### Material for the task
• • • • • • •

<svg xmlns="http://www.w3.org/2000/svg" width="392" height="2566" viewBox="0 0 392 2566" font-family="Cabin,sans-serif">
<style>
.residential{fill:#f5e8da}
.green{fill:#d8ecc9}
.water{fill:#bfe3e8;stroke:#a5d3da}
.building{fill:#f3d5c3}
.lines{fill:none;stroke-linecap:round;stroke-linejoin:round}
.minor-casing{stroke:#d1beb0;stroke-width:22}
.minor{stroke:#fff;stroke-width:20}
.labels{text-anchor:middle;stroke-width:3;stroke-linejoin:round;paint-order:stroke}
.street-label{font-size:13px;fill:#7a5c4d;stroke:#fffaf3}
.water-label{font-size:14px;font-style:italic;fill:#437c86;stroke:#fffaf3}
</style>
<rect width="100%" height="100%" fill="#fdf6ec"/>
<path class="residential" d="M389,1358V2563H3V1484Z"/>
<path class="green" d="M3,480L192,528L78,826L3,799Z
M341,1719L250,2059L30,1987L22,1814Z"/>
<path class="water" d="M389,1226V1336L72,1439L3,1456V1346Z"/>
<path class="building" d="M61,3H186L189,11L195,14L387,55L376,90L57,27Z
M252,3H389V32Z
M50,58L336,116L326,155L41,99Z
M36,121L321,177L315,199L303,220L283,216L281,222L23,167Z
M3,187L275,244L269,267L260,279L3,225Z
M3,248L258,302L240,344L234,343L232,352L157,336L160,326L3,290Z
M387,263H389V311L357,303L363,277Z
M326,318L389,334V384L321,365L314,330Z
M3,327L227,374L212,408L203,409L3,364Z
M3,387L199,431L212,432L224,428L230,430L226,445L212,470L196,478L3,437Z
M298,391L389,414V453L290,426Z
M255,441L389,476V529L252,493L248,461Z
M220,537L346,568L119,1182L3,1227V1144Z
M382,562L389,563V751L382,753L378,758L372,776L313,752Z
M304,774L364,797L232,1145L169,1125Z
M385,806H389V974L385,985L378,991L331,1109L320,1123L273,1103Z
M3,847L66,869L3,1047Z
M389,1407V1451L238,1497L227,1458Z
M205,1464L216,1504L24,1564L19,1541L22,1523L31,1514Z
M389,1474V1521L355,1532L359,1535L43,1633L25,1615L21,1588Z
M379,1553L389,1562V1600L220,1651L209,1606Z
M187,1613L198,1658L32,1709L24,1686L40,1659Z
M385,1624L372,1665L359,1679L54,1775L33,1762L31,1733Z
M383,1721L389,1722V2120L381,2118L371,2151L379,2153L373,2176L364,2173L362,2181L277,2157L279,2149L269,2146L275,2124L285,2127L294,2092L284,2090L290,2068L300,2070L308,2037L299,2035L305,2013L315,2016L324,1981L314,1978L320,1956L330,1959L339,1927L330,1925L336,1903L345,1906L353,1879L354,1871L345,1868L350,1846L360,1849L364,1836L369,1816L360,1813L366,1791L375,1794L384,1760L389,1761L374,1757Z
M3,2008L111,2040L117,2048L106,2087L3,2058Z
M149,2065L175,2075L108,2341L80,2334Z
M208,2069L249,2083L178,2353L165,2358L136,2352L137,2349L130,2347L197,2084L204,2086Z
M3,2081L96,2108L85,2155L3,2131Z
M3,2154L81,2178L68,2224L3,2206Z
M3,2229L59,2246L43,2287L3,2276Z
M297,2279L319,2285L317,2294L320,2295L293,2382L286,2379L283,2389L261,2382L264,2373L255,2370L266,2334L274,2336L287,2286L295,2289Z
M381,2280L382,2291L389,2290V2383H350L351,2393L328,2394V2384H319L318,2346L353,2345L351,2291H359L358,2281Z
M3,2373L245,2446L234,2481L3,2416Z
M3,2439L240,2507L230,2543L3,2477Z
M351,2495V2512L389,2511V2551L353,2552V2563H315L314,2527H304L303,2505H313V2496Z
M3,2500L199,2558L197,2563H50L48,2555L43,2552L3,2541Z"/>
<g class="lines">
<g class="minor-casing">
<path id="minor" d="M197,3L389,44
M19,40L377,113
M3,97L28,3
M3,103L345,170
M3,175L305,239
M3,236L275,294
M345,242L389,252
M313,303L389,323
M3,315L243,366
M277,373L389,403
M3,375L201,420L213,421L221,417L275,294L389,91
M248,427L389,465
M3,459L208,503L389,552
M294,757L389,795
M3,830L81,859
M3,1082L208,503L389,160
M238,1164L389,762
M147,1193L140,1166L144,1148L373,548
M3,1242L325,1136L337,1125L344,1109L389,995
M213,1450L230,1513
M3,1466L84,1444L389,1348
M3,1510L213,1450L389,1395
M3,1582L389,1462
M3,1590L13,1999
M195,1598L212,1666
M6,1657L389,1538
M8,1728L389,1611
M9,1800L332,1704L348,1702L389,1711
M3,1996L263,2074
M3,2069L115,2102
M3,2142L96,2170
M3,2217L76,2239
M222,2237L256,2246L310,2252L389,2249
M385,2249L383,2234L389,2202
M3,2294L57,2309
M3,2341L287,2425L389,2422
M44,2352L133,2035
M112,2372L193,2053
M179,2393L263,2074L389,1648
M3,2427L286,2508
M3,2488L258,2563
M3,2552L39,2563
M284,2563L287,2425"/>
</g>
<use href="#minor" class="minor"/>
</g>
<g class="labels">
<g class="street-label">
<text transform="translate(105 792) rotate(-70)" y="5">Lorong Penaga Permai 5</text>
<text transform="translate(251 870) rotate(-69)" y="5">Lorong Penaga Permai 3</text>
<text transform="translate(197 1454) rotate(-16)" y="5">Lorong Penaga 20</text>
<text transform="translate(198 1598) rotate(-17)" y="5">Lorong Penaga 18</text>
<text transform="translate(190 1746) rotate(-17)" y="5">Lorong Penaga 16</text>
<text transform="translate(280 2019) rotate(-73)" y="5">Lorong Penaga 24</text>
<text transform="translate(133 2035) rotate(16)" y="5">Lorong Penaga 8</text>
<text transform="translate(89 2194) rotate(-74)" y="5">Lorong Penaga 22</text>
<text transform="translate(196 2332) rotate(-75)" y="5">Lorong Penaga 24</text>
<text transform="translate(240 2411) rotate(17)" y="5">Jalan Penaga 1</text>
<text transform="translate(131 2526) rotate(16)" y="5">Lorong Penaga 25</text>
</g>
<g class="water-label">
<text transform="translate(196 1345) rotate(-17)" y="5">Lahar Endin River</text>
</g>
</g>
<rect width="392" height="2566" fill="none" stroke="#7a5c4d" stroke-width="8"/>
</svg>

• • • • • • •

### Exercise brief
Copy each line containing the word "lines" from the data.

### Finished task
.lines{fill:none;stroke-linecap:round;stroke-linejoin:round}
<g class="lines">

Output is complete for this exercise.